- EXERCISE REQUIREMENTS
Scan the entries below and extract each line with the word "programación" in it.

EXERCISE MATERIALS Block Start

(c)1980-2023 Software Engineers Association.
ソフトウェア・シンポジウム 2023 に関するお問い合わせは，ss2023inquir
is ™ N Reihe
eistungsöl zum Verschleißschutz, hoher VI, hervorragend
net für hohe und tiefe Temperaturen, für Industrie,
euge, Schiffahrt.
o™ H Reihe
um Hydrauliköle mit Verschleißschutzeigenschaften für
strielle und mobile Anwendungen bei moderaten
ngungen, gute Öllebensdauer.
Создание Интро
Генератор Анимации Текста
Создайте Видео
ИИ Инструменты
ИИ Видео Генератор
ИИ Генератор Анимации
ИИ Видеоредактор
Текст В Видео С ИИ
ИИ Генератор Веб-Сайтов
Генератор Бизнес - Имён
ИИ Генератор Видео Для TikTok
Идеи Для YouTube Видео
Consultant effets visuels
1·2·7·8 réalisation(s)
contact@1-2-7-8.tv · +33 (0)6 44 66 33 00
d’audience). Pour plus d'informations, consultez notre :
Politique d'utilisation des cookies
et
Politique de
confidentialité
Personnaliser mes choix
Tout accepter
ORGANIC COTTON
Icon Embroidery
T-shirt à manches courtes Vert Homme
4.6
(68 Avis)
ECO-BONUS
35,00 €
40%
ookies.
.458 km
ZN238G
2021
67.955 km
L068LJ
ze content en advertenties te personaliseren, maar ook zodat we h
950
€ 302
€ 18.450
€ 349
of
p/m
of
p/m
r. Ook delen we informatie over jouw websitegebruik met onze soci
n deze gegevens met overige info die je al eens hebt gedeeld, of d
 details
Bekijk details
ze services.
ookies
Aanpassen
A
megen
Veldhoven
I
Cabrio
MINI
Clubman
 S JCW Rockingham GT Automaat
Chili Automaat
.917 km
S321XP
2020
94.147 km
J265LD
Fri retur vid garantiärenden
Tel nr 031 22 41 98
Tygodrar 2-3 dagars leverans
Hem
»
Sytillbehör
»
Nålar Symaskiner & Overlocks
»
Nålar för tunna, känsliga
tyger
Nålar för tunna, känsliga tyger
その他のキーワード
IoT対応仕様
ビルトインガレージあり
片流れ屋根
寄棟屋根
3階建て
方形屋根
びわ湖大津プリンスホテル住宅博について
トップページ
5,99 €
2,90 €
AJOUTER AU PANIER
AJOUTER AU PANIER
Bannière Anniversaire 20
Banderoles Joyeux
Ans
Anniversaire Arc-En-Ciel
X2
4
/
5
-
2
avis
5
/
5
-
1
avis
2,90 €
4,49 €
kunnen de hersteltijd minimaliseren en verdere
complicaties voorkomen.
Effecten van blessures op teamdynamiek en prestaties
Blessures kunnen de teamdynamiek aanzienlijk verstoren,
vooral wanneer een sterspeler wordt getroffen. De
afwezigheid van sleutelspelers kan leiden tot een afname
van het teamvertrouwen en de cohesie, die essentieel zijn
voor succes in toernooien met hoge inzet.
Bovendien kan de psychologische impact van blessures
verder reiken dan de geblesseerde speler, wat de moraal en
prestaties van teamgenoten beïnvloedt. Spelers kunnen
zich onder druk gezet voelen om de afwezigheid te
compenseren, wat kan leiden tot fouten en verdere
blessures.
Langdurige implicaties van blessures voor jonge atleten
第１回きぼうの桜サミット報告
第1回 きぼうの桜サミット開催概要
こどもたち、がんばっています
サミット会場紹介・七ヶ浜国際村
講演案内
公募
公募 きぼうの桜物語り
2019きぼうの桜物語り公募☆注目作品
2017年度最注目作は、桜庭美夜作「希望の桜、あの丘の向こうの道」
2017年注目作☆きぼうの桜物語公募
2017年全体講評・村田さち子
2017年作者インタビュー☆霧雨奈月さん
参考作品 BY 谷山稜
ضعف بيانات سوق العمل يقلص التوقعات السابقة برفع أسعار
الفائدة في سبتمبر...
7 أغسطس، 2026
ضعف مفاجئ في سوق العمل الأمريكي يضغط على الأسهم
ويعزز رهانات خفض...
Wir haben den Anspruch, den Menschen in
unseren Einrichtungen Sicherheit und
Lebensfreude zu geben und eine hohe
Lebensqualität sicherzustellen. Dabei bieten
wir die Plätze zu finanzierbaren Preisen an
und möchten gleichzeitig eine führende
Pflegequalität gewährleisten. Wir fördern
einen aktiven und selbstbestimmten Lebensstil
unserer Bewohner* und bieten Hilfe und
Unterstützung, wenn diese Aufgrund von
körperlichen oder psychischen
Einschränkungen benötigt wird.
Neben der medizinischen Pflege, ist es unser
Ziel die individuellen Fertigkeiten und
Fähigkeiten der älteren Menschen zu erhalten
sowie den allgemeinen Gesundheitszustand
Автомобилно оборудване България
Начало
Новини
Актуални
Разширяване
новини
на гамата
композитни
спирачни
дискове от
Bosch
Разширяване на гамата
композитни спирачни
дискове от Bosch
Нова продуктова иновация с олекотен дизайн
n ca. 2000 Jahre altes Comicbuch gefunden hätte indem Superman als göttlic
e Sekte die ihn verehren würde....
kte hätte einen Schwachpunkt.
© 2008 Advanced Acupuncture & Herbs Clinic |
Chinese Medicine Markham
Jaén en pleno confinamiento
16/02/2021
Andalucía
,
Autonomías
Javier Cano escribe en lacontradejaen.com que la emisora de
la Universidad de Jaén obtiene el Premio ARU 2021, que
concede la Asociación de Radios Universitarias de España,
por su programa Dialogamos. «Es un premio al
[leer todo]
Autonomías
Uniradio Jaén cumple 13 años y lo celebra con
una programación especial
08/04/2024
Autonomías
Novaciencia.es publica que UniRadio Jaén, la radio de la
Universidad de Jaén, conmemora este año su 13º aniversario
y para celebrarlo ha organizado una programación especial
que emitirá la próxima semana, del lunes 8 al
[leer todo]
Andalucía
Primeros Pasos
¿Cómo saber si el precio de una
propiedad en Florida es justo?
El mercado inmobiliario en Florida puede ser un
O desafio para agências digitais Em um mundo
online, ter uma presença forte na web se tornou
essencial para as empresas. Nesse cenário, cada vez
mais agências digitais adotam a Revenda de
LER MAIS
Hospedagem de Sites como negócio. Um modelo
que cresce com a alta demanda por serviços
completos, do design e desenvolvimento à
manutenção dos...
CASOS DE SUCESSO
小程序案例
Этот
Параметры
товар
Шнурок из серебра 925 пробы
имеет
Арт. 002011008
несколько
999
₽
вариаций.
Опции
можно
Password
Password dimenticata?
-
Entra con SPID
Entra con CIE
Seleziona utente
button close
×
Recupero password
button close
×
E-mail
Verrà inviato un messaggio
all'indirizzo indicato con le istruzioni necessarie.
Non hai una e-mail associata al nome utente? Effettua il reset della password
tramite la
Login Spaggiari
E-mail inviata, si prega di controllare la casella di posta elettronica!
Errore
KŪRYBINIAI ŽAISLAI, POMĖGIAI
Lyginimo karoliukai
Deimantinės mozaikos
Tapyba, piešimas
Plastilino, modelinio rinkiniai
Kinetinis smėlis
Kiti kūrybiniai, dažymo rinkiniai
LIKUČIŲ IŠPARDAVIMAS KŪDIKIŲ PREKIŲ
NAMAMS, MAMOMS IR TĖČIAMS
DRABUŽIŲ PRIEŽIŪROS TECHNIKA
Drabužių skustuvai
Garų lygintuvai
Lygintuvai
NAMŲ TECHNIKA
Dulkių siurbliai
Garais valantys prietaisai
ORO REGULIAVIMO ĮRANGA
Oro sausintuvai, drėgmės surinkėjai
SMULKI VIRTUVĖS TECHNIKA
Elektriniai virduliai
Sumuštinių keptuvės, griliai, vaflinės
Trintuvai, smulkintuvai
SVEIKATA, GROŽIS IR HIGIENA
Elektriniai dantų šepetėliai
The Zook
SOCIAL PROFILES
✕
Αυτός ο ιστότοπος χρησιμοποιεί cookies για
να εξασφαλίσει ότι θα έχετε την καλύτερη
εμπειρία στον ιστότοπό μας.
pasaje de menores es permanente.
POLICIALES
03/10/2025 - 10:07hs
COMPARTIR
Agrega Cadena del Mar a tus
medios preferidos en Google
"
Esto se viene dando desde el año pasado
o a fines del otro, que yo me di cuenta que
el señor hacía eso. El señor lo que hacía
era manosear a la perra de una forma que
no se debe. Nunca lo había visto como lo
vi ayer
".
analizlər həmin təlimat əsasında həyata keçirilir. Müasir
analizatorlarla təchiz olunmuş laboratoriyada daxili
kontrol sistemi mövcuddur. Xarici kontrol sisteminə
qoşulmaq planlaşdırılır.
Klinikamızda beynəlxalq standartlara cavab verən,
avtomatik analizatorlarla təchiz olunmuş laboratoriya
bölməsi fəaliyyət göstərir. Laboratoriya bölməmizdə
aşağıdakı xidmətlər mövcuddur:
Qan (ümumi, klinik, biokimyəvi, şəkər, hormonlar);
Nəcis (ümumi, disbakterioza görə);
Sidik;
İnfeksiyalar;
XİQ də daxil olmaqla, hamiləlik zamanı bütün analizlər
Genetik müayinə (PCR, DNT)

EXERCISE MATERIALS Block End

- EXERCISE SOLUTION
una programación especial
y para celebrarlo ha organizado una programación especial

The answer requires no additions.